Charting legal history on the Magna Carta’s 800th anniversary

Volume 11 Number 4 April 13 - May 10 2015

This year is the 800th anniversary of the Magna Carta, which effectively established English Common Law and brought all men, king and commoner alike, to live subject to the laws of the land. Andy Walsh previews a forthcoming lecture on the document and its legacy by leading British legal historian Paul Brand.

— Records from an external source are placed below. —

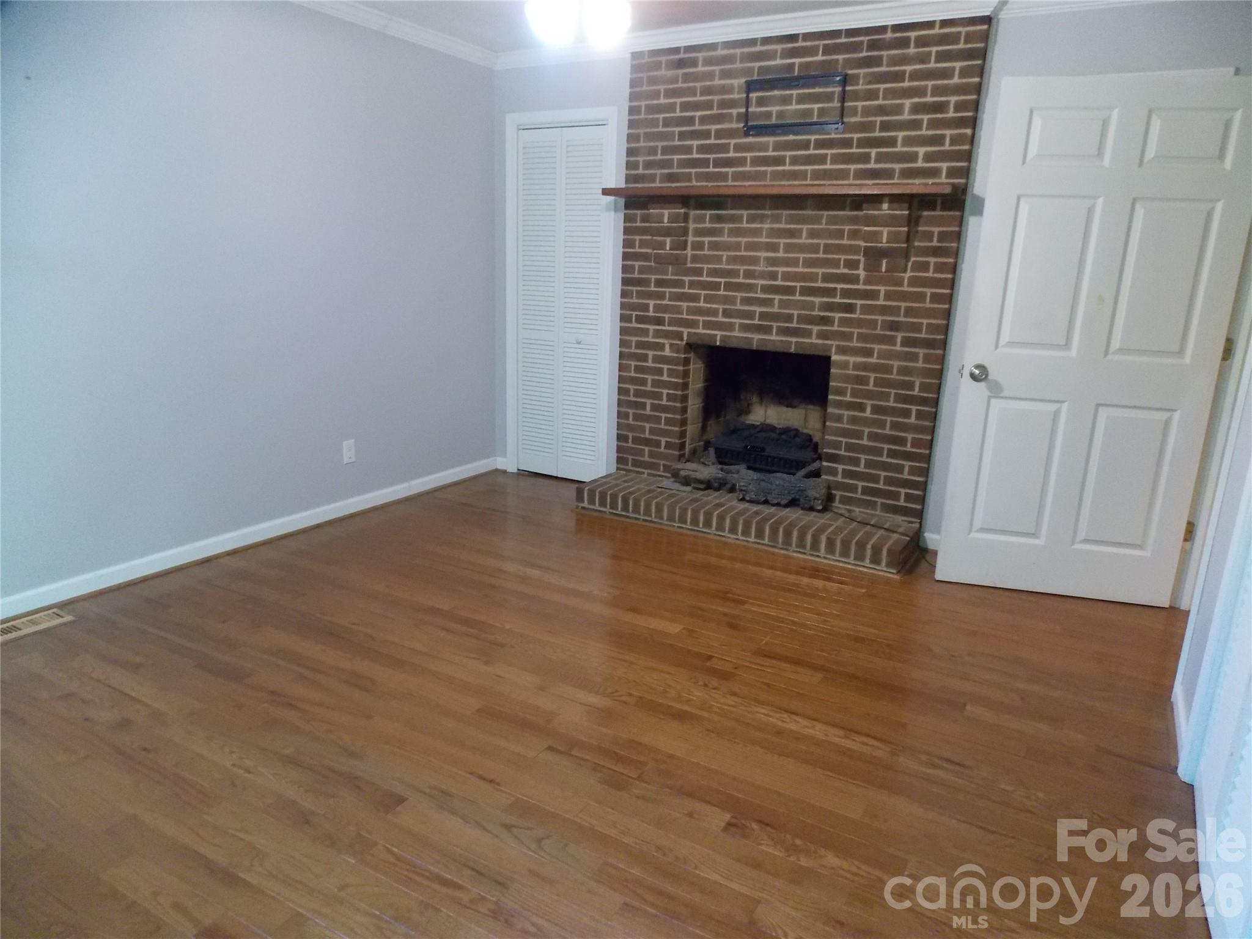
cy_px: 470
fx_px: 832
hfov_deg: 73.9
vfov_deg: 58.9
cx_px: 626
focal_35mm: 23
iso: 400
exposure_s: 1/13
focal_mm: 4
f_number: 3.1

Only eight centuries ago King John of England – the same infamous King John of Robin Hood legend – sealed the terms of a peace treaty between himself and a group of rebellious barons at Runnymede, in a document that has become known to history as Magna Carta (Great Charter).
The document established the principle that everybody, including the King, was subject to the law, and thereby established the fundamental and foundational element in English Common Law.
Professor of English Legal History at the University of Oxford Paul Brand, widely regarded as the world’s leading Magna Carta expert, says before Magna Carta the absence of any written constitution for England or Britain gives “peculiar importance to what can been seen as the nearest thing we have to a foundational document for subsequent English constitutional development.”
Professor Brand is this year’s Miegunyah Distinguished Visiting Fellow at the University of Melbourne and will this week deliver the 2015 Miegunyah public lecture for the Melbourne Law School on the document’s first century of existence.
Professor Brand says Magna Carta’s legacy is evident beyond English borders, and Australia’s shared constitutional heritage with Britain has the charter echoed in our own Constitution, with two of the 1215 version’s clauses, in modern form, effectively in law:
39. No free man shall be taken or imprisoned or dispossessed, or outlawed, or banished, or in any way destroyed, nor will we go upon him, nor send upon him, except by the legal judgement of his peers or by the law of the land.
40. To no one will we sell, to no one will we deny, or delay right or justice.
“Its spirit also resonates within both the United States’ Declaration of Independence and United Nations’ Universal Declaration of Human Rights,” he says.
“Magna Carta has endured for eight centuries because it is the earliest legislation to become part of the written heritage of the Common Law and of common lawyers and, as such, the earliest written statement of various broad principles of the Common Law.
“It has had a long history of accretion of meaning to the original text which has allowed later lawyers and judges to see it as entrenching the right to trial by jury in criminal cases and the right of habeas corpus (which establishes the legitimacy or otherwise of imprisonment), things which were not part of what Magna Carta originally meant but which they found helpful in arguing for constitutional liberty.”
Professor Brand’s lecture, “The First Century of Magna Carta and the Law” will explore the importance of the iconic document from its initial sealing in 1215 to its subsequent reissues in 1216, 1217, 1225, 1297 and 1300.
Leading up to the document’s anniversary, the historian has been involved in a landmark investigation into its history, including providing online translations and commentaries on the text.
He said it was his discovery at school that learning Latin allowed him direct access to primary materials of English medieval law, including the Magna Carta, which sparked his initial interest in the topic.
He has since built on his passion a career spanning more than four decades.
“The most rewarding aspects of my career have been communicating to others through lectures and teaching my enthusiasm for English medieval legal history, the opportunity of editing important primary materials, and writing articles and monographs about aspects of my subjects,” Professor Brand says.
Making his first visit to Australian shores, Professor Brand believes the significance of one of the founding documents of modern law and democracy will continue to hold its appeal for centuries to come.
“Magna Carta has a good track record of acting as a continuing source of inspiration,” he says, “and I certainly hope that it will continue to be thought of in that way.”
Professor Brand will deliver his free public lecture at Melbourne Law School, 185 Pelham Street, Carlton on Wednesday, 15 April from 6.30pm.